International children's rights advocates make a clear distinction between appropriate work experience and "child labour." Child labour is never acceptable and refers to work that compromises children's safety, is harmful to physical or mental development, and interferes with their education.

Child labour often accompanies family and community poverty. It also perpetuates poverty by depriving children of opportunities to pursue education and to develop fully.

B.C.'s 15-year experiment with deregulating child and youth employment standards has demonstrated that exploitation and injury will occur when governments do not expressly protect children through legislation and regulation, and when those laws are not strictly enforced.

The British Columbia Law Institute's recent report on the Employment Standards Act agrees that government must act, as do most British Columbians. A 2018 public opinion survey found a large majority of respondents (78 per cent) support the introduction of legislation to provide greater regulation of the employment of children age 12 to 14.
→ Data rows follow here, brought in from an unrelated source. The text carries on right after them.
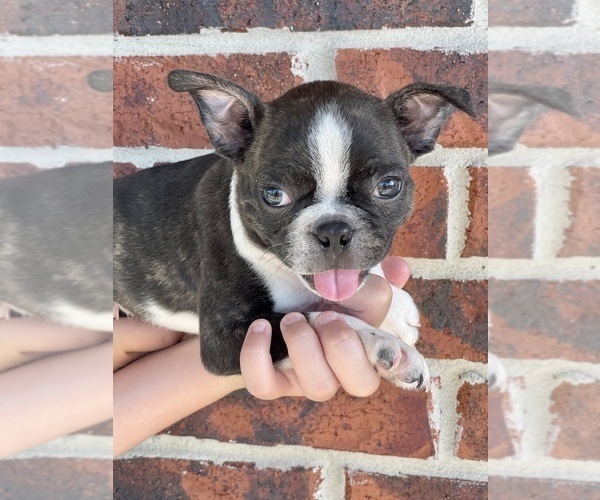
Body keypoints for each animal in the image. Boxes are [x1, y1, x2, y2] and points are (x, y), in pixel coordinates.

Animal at [113, 71, 474, 390]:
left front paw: (396, 309)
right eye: (274, 195)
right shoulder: (225, 337)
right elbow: (312, 321)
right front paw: (387, 347)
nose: (333, 230)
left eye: (388, 187)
Stronger standards are needed because without government protections, some employers are hiring children for inappropriate and dangerous work and too many of them are getting injured doing those jobs each year.

Childhood is a period of life that should be dedicated not to work, but to education and development.

Government must do more to protect children and youth and ensure they are not at risk of injury doing jobs meant for adults.

First Call's recommendations are supported by numerous organizations who join us in urging the minister to ensure legislative changes, based on these recommendations, are enacted this spring.

Adrienne Montani is provincial co-ordinator of First Call: B.C. Child and Youth Advocacy Coalition.